Saturday, February 12, 2011

February Thaw

It finally warmed up a little- enough for the bees to get out for some cleansing flights. I walked over to the hives today and saw little yellow spots all over the snow. I also saw several bees who went out to relieve themselves, got chilled, and crash landed on the snow never to see the inside of their hive again. Some people think this is kind of sad, but I have always thought of the entire hive as being one organism. If some bees are lost I am not bothered as long as the individual hive remains healthy.

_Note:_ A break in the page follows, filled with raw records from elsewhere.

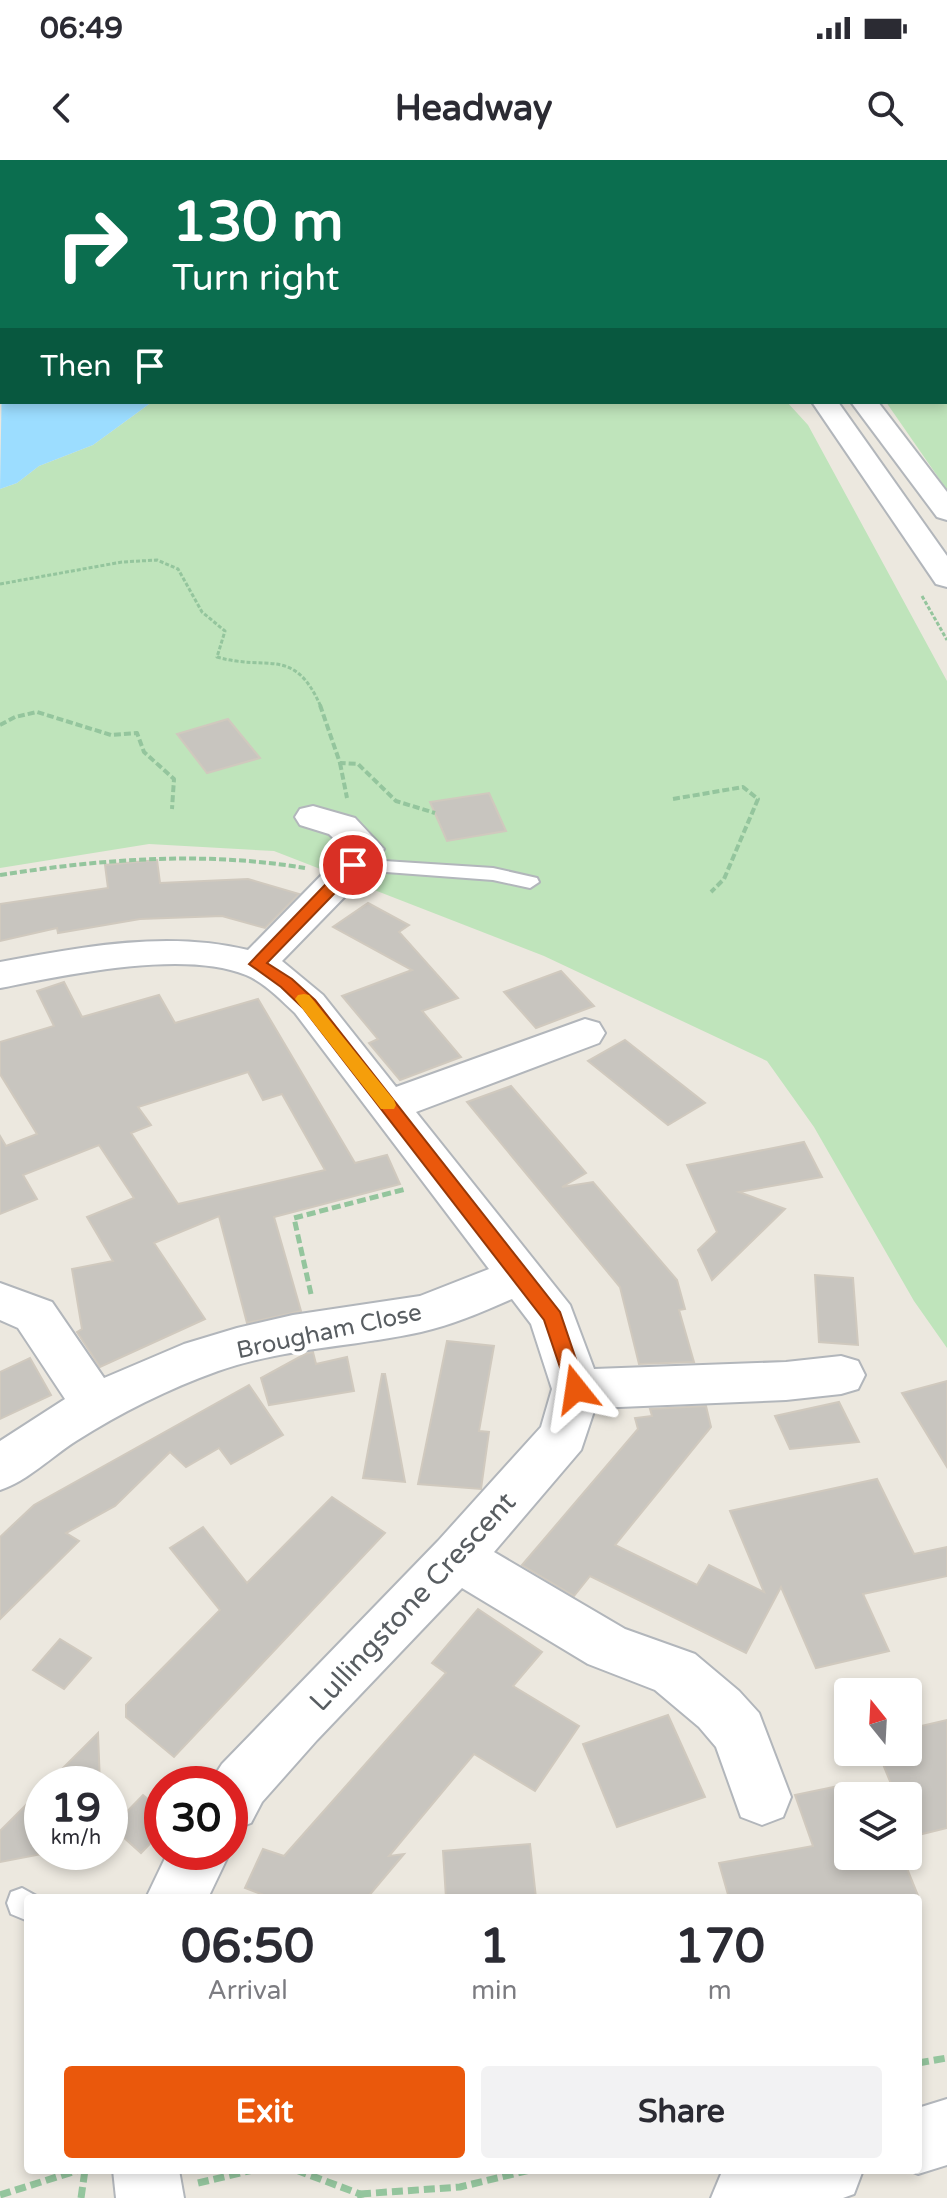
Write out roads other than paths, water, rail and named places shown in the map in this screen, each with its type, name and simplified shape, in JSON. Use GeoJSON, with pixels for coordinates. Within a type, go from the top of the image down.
{"type":"FeatureCollection","features":[{"type":"Feature","properties":{"kind":"street"},"geometry":{"type":"LineString","coordinates":[[826,404],[947,578]]}},
{"type":"Feature","properties":{"kind":"street"},"geometry":{"type":"LineString","coordinates":[[866,404],[947,511]]}},
{"type":"Feature","properties":{"kind":"street"},"geometry":{"type":"LineString","coordinates":[[257,964],[366,849],[342,826],[313,817]]}},
{"type":"Feature","properties":{"kind":"street"},"geometry":{"type":"LineString","coordinates":[[0,975],[75,962],[187,953],[257,964],[287,983],[309,1004],[553,1318],[576,1389],[786,1381],[841,1375]]}},
{"type":"Feature","properties":{"kind":"street"},"geometry":{"type":"LineString","coordinates":[[388,1106],[585,1033]]}},
{"type":"Feature","properties":{"kind":"street","name":"Brougham Close"},"geometry":{"type":"LineString","coordinates":[[0,1469],[19,1453],[96,1405],[174,1368],[270,1338],[440,1308],[519,1276]]}},
{"type":"Feature","properties":{"kind":"street"},"geometry":{"type":"LineString","coordinates":[[0,1301],[35,1315],[96,1405]]}},
{"type":"Feature","properties":{"kind":"street","name":"Lullingstone Crescent"},"geometry":{"type":"LineString","coordinates":[[248,1776],[457,1557],[563,1436],[576,1389]]}},
{"type":"Feature","properties":{"kind":"street"},"geometry":{"type":"LineString","coordinates":[[457,1557],[607,1647],[675,1672],[739,1732],[762,1797]]}},
{"type":"Feature","properties":{"kind":"street"},"geometry":{"type":"LineString","coordinates":[[178,1894],[191,1870]]}},
{"type":"Feature","properties":{"kind":"street"},"geometry":{"type":"LineString","coordinates":[[922,2140],[947,2132]]}},
{"type":"Feature","properties":{"kind":"street"},"geometry":{"type":"LineString","coordinates":[[147,2174],[150,2198]]}},
{"type":"Feature","properties":{"kind":"street"},"geometry":{"type":"LineString","coordinates":[[745,2198],[818,2174]]}},
{"type":"Feature","properties":{"kind":"lane"},"geometry":{"type":"LineString","coordinates":[[348,871],[493,874],[530,882]]}},
{"type":"Feature","properties":{"kind":"water"},"geometry":{"type":"Polygon","coordinates":[[[2,404],[149,404],[93,445],[39,466],[17,483],[0,489],[2,404]]]}}]}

Since it was a little warmer today I wanted to see how the bees were doing and how much honey they have left. I had a chance to pop the tops back in the first part of January- at that time both clusters were in the upper deep just below the medium supers that are sitting on top. I wasn't sure how much honey they might have gone through since then so I thought it might be a good idea to have something ready to feed them just in case. Last year I tried the mountain camp method of feeding- that mostly left a big mess in the hives. I didn't have anything else ready to go so I filled a couple of pint jars with some old crystallized honey and figured I could lay them down on their sides on top of the frames. That would give me time to whip up some bee candy to put in on Monday or Tuesday. (It is supposed to keep getting into the upper 30's and 40's for a few more days.) Here is a picture of the emergency feed I had ready to go.

I first opened up Georgia's hive and this is what I found:Georgia's cluster appears small. I am not sure if it really is that small or if the majority of the cluster was still down below. I did not want to disturb them too much to find out. She still has about 7 medium frames of honey left.

I next popped open Virginia's hive. This is what I found under her cover:Virginia's cluster covers about half of the medium super. She also has about 7 medium frames of honey left in her super.

I decided I did not need to provide the crystallized honey as emergency feed today. I will make some bee candy this weekend and place it in the hives on Monday. I think I might put both the honey and the bee candy in at the same time. It will be interesting if they take all the honey before starting on the candy, or if they will take them simultaneously. I have never made bee candy before so this will be a new adventure. I will use a recipe I found on

At this point it looks like Virginia has the healthier hive and larger colony. Last year it was just the opposite and Georgia had a booming hive while Virginia struggled all spring. They both ended up requeening themselves last summer so I don't know which one has the better queen now.

Lastly, we drove up to Cody this morning to run a few errands. As we were driving back I noticed that the willow trees up there are turning bright orange. Willows are probably the first plants that offer the bees any kind of forage each spring. From what I have been able to research on the internet it looks like bees use willows for both nectar and pollen. This does get me a little excited for spring to arrive, but I know that we are still a long way off from any significant nectar flow. It is hard to be patient.